Techniques might include: chalking, accessorising, dancing, singing
Why? Creative expression in public space doesn’t have to be the sole preserve of public artists and buskers
bravely
Connect with self and other users of public space
Techniques might include: small generous acts, reverse pickpocketing, desire lead experiments, walking blind, tannoy hijacking, initiating conversations and games with strangers.
Why? the isolation and alienation, characteristic of big city living are challenged every time you smile at another person on the street.
athletically
Have fun and get fit
Techniques might include: vaulting railings, parkour, urban climbing, racing cyclist away from the lights,
Why? The city can be seen as an assault course and a free gym, travelling through the city can become terrain for developing physical skill and flexibility.
playfully
Lateral and joyful approaches to familiure monotonous terrain
Techniques might include: floor surfing, sliding down handrails
Why play in the streets has been all but designed out of public space. Play is not the sole preserve of children, in adults it increases spontaneity, flexibility and creative thinking; benefiting work and relationships with self and others.
Street Training is the art of constantly transforming ourselves and our streets both collectively and individually. It's commonly understood that our surroundings have a powerful effect on us. Street Training takes the form of spontaneous small-scale happenings in public space and shows that we can have an equally powerful effect on our surroundings with our thoughts and behaviour.
'How do we behave to be joyful' and 'how do we behave to be safe in the streets?' artist Lottie Child asks these two questions of urban people in the UK, Europe and Brazil and compiles them as the Path of Joy and the Path of Safety in Street Training Manuals to pass on this collective wisdom.
This web site is intended to facilitate contact and exchange among people in different places, who are exploring the potential for creative behaviour in their streets.
Why?
Many street training activities only take a few seconds, but as doing and looking for opportunities to do them becomes habit the effects they have are accumulative and confidence building, and perhaps any behaviour practiced for long enough becomes instinct.

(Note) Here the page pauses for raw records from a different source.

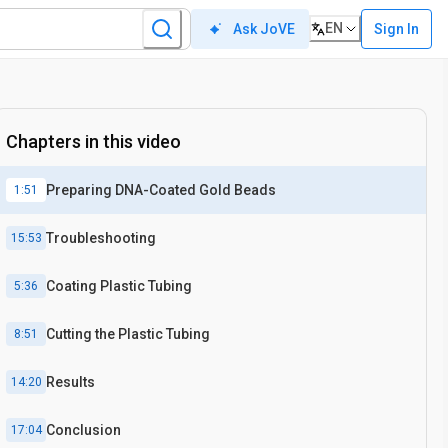
EN
Sign In
Ask JoVE
Chapters in this video
Preparing DNA-Coated Gold Beads
1:51
Troubleshooting
15:53
Coating Plastic Tubing
5:36
Cutting the Plastic Tubing
8:51
Results
14:20
Conclusion
17:04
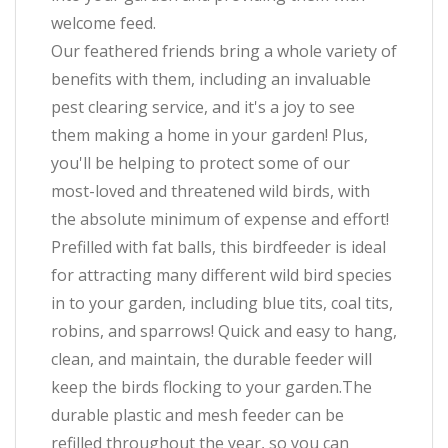
welcome feed.
Our feathered friends bring a whole variety of
benefits with them, including an invaluable
pest clearing service, and it's a joy to see
them making a home in your garden! Plus,
you'll be helping to protect some of our
most-loved and threatened wild birds, with
the absolute minimum of expense and effort!
Prefilled with fat balls, this birdfeeder is ideal
for attracting many different wild bird species
in to your garden, including blue tits, coal tits,
robins, and sparrows! Quick and easy to hang,
clean, and maintain, the durable feeder will
keep the birds flocking to your garden.The
durable plastic and mesh feeder can be
refilled throughout the year, so you can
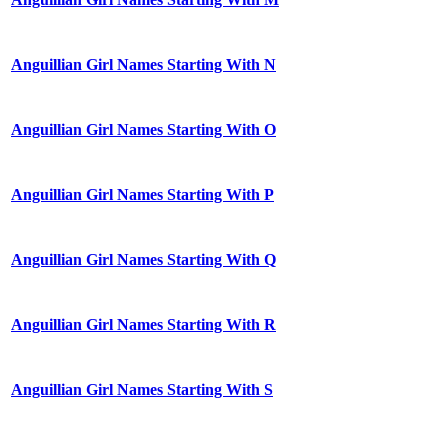
Anguillian Girl Names Starting With N
Anguillian Girl Names Starting With O
Anguillian Girl Names Starting With P
Anguillian Girl Names Starting With Q
Anguillian Girl Names Starting With R
Anguillian Girl Names Starting With S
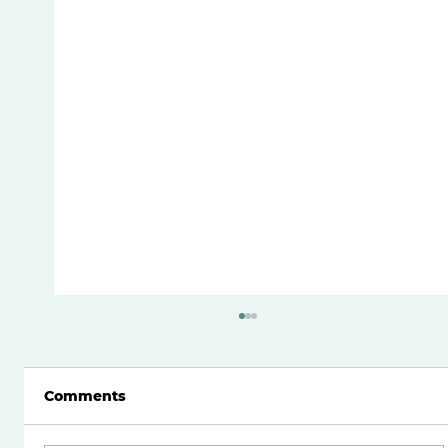
Comments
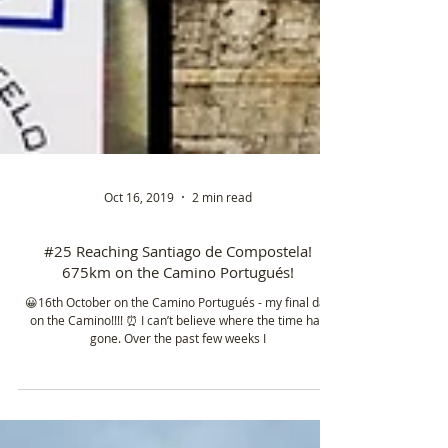
Oct 16, 2019
2 min read
#25 Reaching Santiago de Compostela!
675km on the Camino Portugués!
😀16th October on the Camino Portugués - my final day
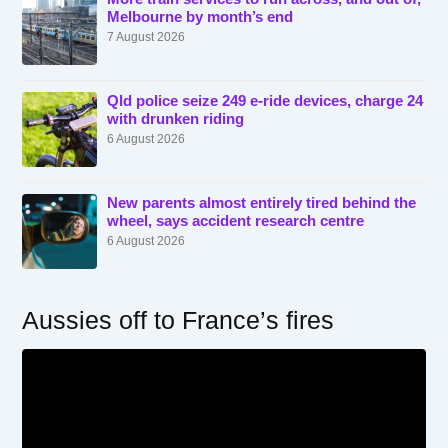
Melbourne by month’s end
7 August 2026
Qld police seize 249 e-ride devices, charge 24
with drunken riding
6 August 2026
New parents almost entirely tired behind the
wheel, says accident research centre
6 August 2026
Aussies off to France’s fires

Its viral, if through Street Training, some one has a little more confidence to make a playful act there will be informal playful acts happening fleetingly all over the city which will make it ok to do a little skip as you walk down the street after time spent with a good friend, smell flowers or slide down hand rails. It’s a distributed assault on the pervasive culture of fear and cynicism that we otherwise perpetuate and normalise as we constitute our urban public spaces.
How?
We produced street training manuals which contains a wide variety of people's knowledge, and just like different ways of using public space, the ideas are sometimes conflicting. The manuals contain techniques passed on to you from people of Camberwell, King's Cross, London and Linz, Austria a manual for Manchester is in development. Street training has two aspects, action and inaction; the Path of Safety and the Path of Joy suggest consciously engaged action in the streets, and Doing Nothing suggests techniques for doing as little as possible, thereby enabling effective action.
Everyone who uses the street considers safety, but joy and doing nothing are usually overlooked. It is vitally important that you study all three aspects. Too much focus on action and your calmness will diminish, too much focus on inaction may result in indifference.
Who?
The Street Trainers on this site are people who have taken part in Street Training sessions with Lottie Child and related subsequent practices. Interested Onlookers are welcome too.